Animal Research Success: Blindness and the Retina

  • Published9 Mar 2012
  • Reviewed9 Mar 2012
  • Author Emily K. Dilger, PhD
  • Source BrainFacts/SfN

Leber congenital amaurosis (LCA) is an inherited disease that causes almost complete blindness in infants. It affects three in 100,000 newborns worldwide. Research on dogs has enabled scientists to develop a potential cure that could someday restore vision to people – and dogs – with LCA.Retinal photographs show how the eyes of a healthy patient and an individual with Leber congenital amaurosis differ.

Retinal photographs show how the eyes of a healthy patient (right) and an individual with Leber congenital amaurosis (LCA; left) differ. The LCA eye shows retinal thinning and abnormalities of the macula, which in the healthy eye is the central darkened spot. The LCA eye also shows reductions in vascular tissue, the eye’s blood supply.

One of the most common causes of LCA is a mutation in the RPE65 gene, which is also prevalent in a strain of dogs called Briards. The gene codes for an essential protein for vision.
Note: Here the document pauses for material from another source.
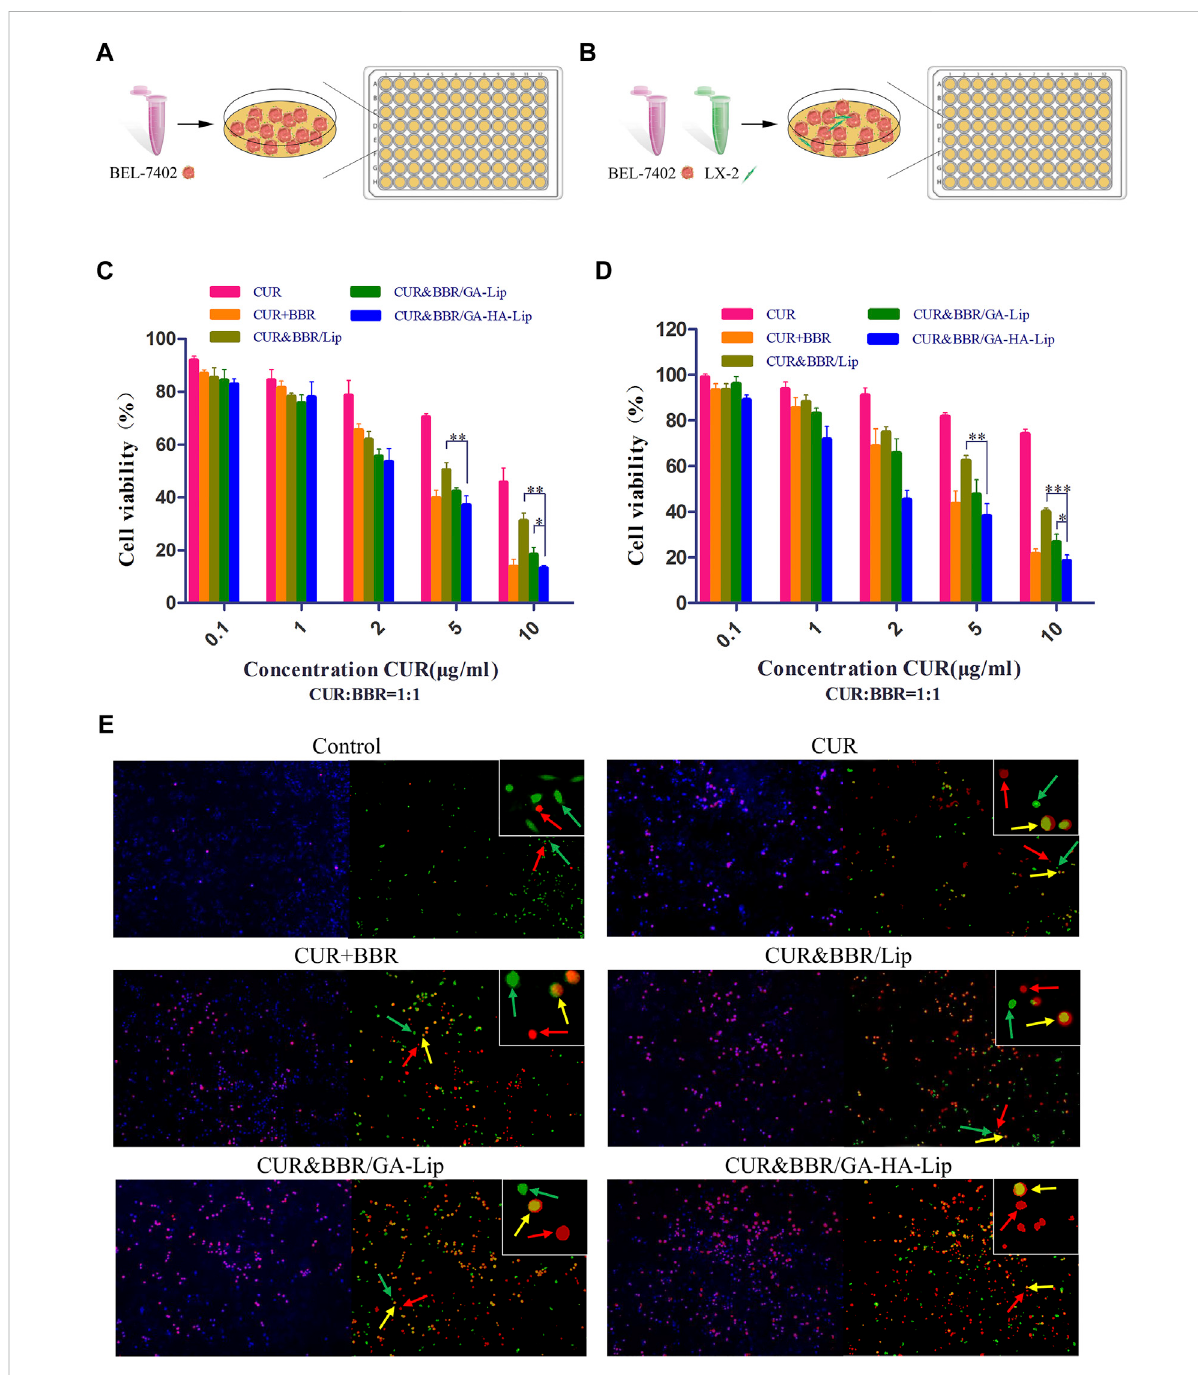
FIGURE 4 In vitro cytotoxicity analysis. Invitro researchmodel ofBEL-7402cells (A) and BEL-7402+LX-2 co-cultured system (B) . Cytotoxicity ofdifferent drug formulations against BEL-7402 cells (C) and BEL-7402+LX-2 co-cultured system (D) . (E) Live/dead staining assay against co-cultured system. Green fl uorescence: live LX-2 cells; red fl uorescence: dead BEL-7402 cells; yellow fl uorescence: dead LX-2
However, the disease does not affect all of the photoreceptors, the light sensing cells, so the eye still has the capacity to detect light. Scientists took advantage of the healthy photoreceptors in Briard dogs and injected a virus carrying copies of the normal RPE65 gene. This virus was chosen because it did not make people or dogs sick.

Instead, the virus allowed the photoreceptors to make RPE65, restoring vision in the dogs. In 2007, scientists at three different institutions initiated Phase I/II clinical trials for people with LCA caused by a mutation in REP65. Preliminary results indicate that the gene therapy restored partial vision to affected people. This ongoing research will no doubt benefit Briard dogs as well.